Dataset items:
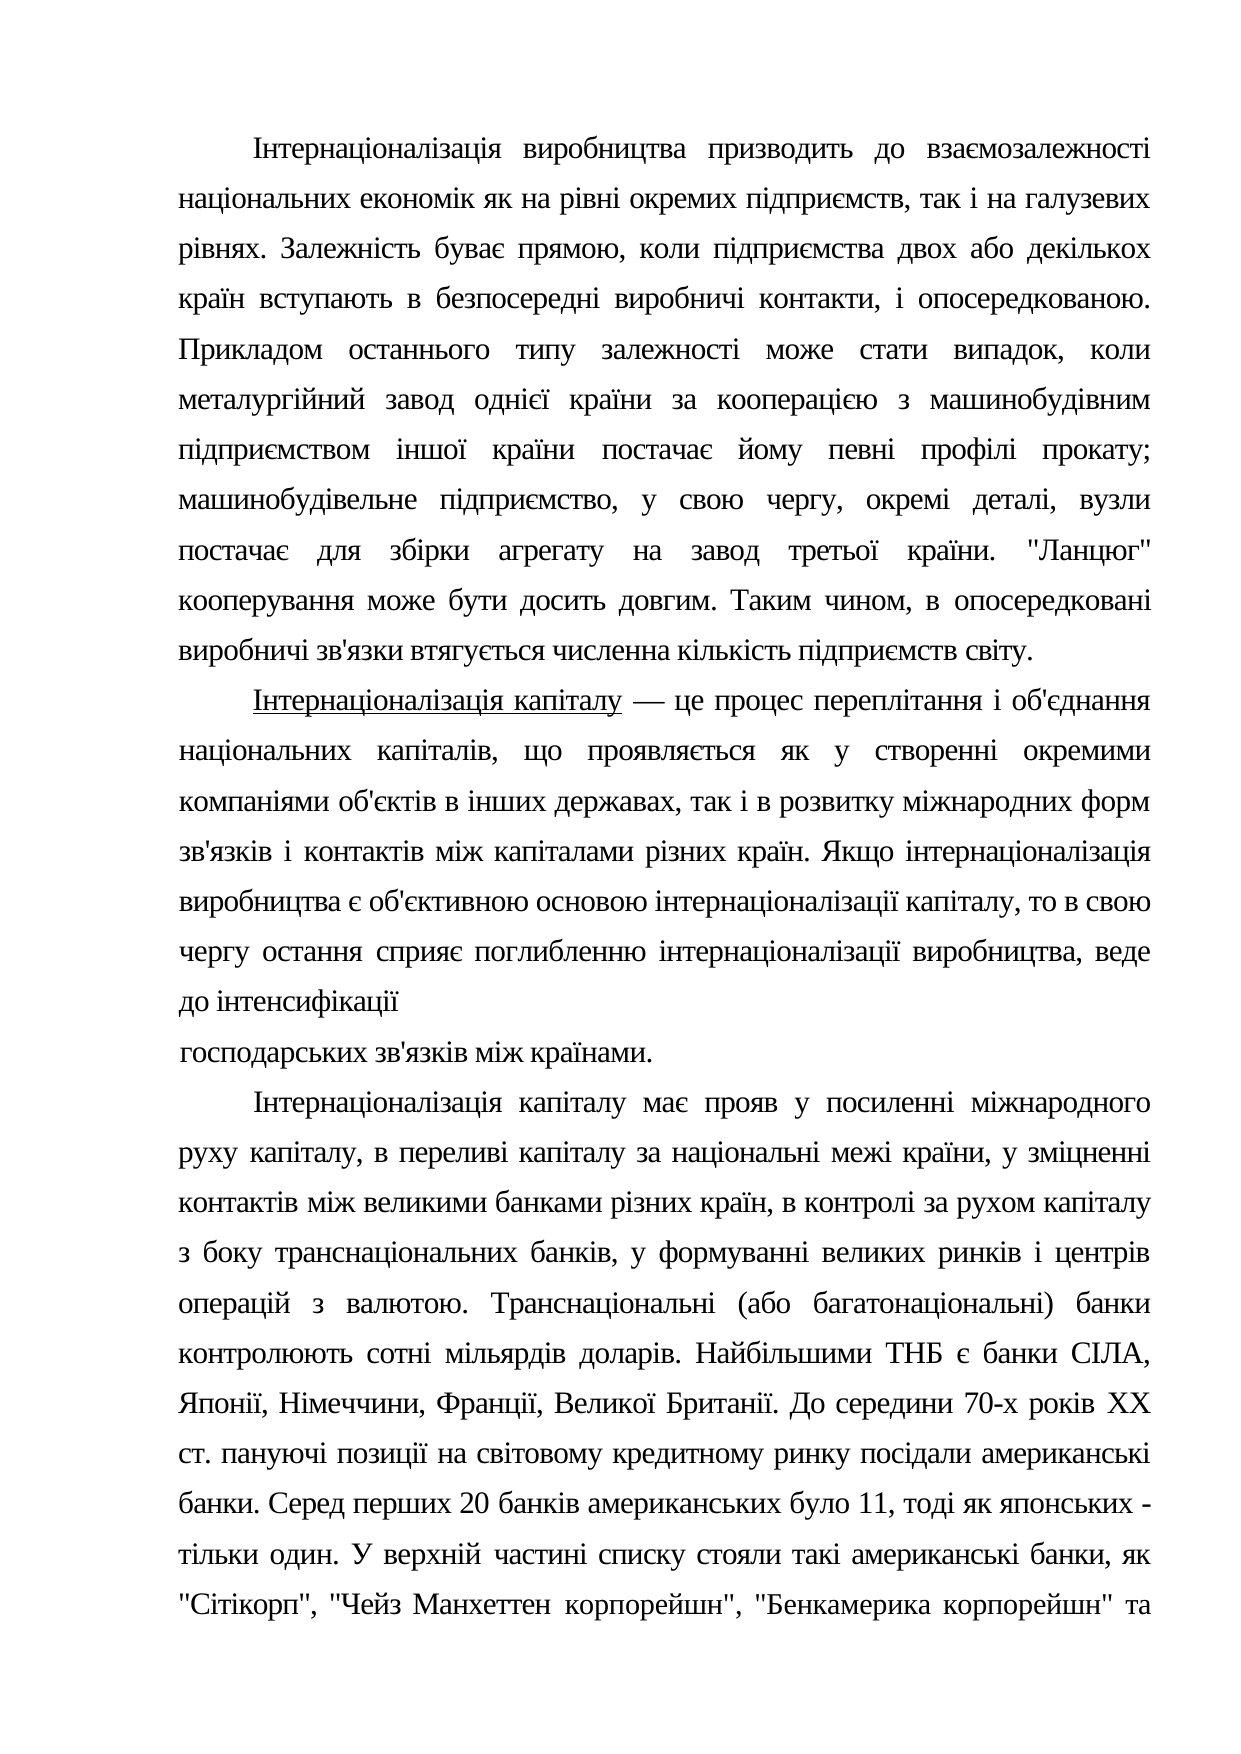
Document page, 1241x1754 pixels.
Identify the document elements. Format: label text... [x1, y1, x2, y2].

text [178, 1072, 1152, 1624]
text Інтернаціоналізація виробництва призводить до взаємозалежності національних економік як на рівні окремих підприємств, так і на галузевих рівнях. Залежність буває прямою, коли підприємства двох або декількох країн вступають в безпосередні виробничі контакти, і опосередкованою. Прикладом останнього типу залежності може стати випадок, коли металургійний завод однієї країни за кооперацією з машинобудівним підприємством іншої країни постачає йому певні профілі прокату; машинобудівельне підприємство, у свою чергу, окремі деталі, вузли постачає для збірки агрегату на завод третьої країни. "Ланцюг" кооперування може бути досить довгим. Таким чином, в опосередковані виробничі зв'язки втягується численна кількість підприємств світу. [178, 118, 1152, 670]
text Інтернаціоналізація капіталу — це процес переплітання і об'єднання національних капіталів, що проявляється як у створенні окремими компаніями об'єктів в інших державах, так і в розвитку міжнародних форм зв'язків і контактів між капіталами різних країн. Якщо інтернаціоналізація виробництва є об'єктивною основою інтернаціоналізації капіталу, то в свою чергу остання сприяє поглибленню інтернаціоналізації виробництва, веде до інтенсифікації [179, 670, 1152, 1022]
text господарських зв'язків між країнами. [179, 1022, 1152, 1072]
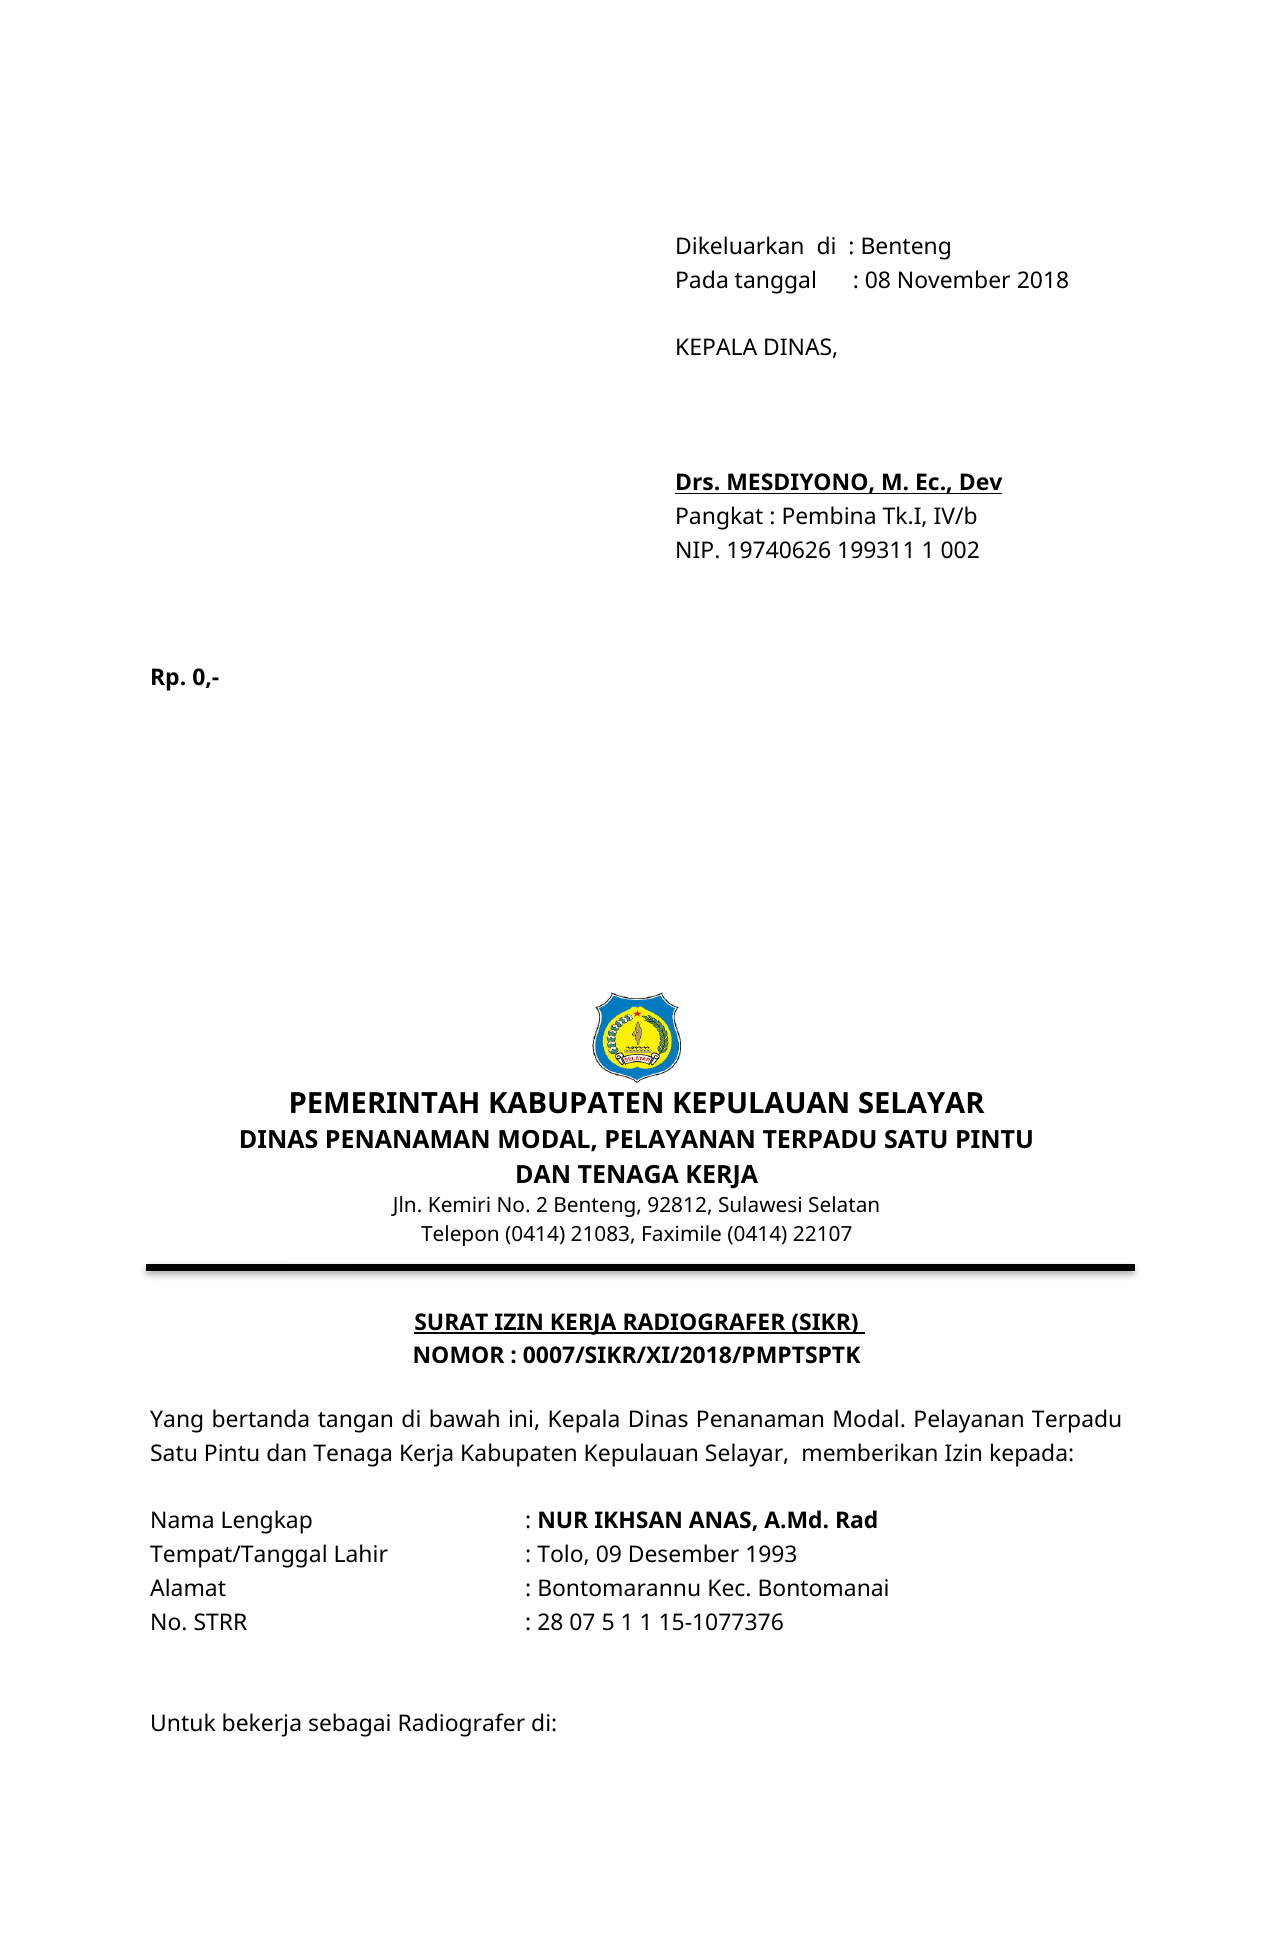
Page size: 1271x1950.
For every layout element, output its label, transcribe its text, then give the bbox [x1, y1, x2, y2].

text Pangkat : Pembina Tk.I, IV/b [150, 500, 1123, 531]
text PEMERINTAH KABUPATEN KEPULAUAN SELAYAR [150, 1082, 1123, 1122]
text Untuk bekerja sebagai Radiografer di: [150, 1707, 1123, 1738]
text Yang bertanda tangan di bawah ini, Kepala Dinas Penanaman Modal. Pelayanan Terpadu Satu Pintu dan Tenaga Kerja Kabupaten Kepulauan Selayar, memberikan Izin kepada: [150, 1403, 1123, 1468]
text Jln. Kemiri No. 2 Benteng, 92812, Sulawesi Selatan [150, 1190, 1123, 1219]
text No. STRR : 28 07 5 1 1 15-1077376 [150, 1606, 1123, 1637]
text Dikeluarkan di : Benteng [600, 230, 1123, 261]
text Drs. MESDIYONO, M. Ec., Dev [150, 466, 1123, 497]
text Tempat/Tanggal Lahir : Tolo, 09 Desember 1993 [150, 1538, 1123, 1569]
text NIP. 19740626 199311 1 002 [600, 534, 1123, 565]
text Rp. 0,- [150, 661, 1123, 692]
text NOMOR : 0007/SIKR/XI/2018/PMPTSPTK [150, 1339, 1123, 1370]
text Telepon (0414) 21083, Faximile (0414) 22107 [150, 1219, 1123, 1247]
text DAN TENAGA KERJA [150, 1156, 1123, 1190]
text SURAT IZIN KERJA RADIOGRAFER (SIKR) [150, 1305, 1123, 1337]
text Pada tanggal : 08 November 2018 [600, 264, 1123, 295]
text DINAS PENANAMAN MODAL, PELAYANAN TERPADU SATU PINTU [150, 1122, 1123, 1156]
text Alamat : Bontomarannu Kec. Bontomanai [150, 1572, 1123, 1603]
picture [592, 992, 681, 1083]
text KEPALA DINAS, [600, 331, 1123, 362]
text Nama Lengkap : NUR IKHSAN ANAS, A.Md. Rad [150, 1504, 1123, 1536]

*INSTRUCTIONS FOR THE TASK:*
State how many lines of the records above hold the word "SIKR", adding nothing beyond the number.

*RESPONSE TO THE TASK:*
2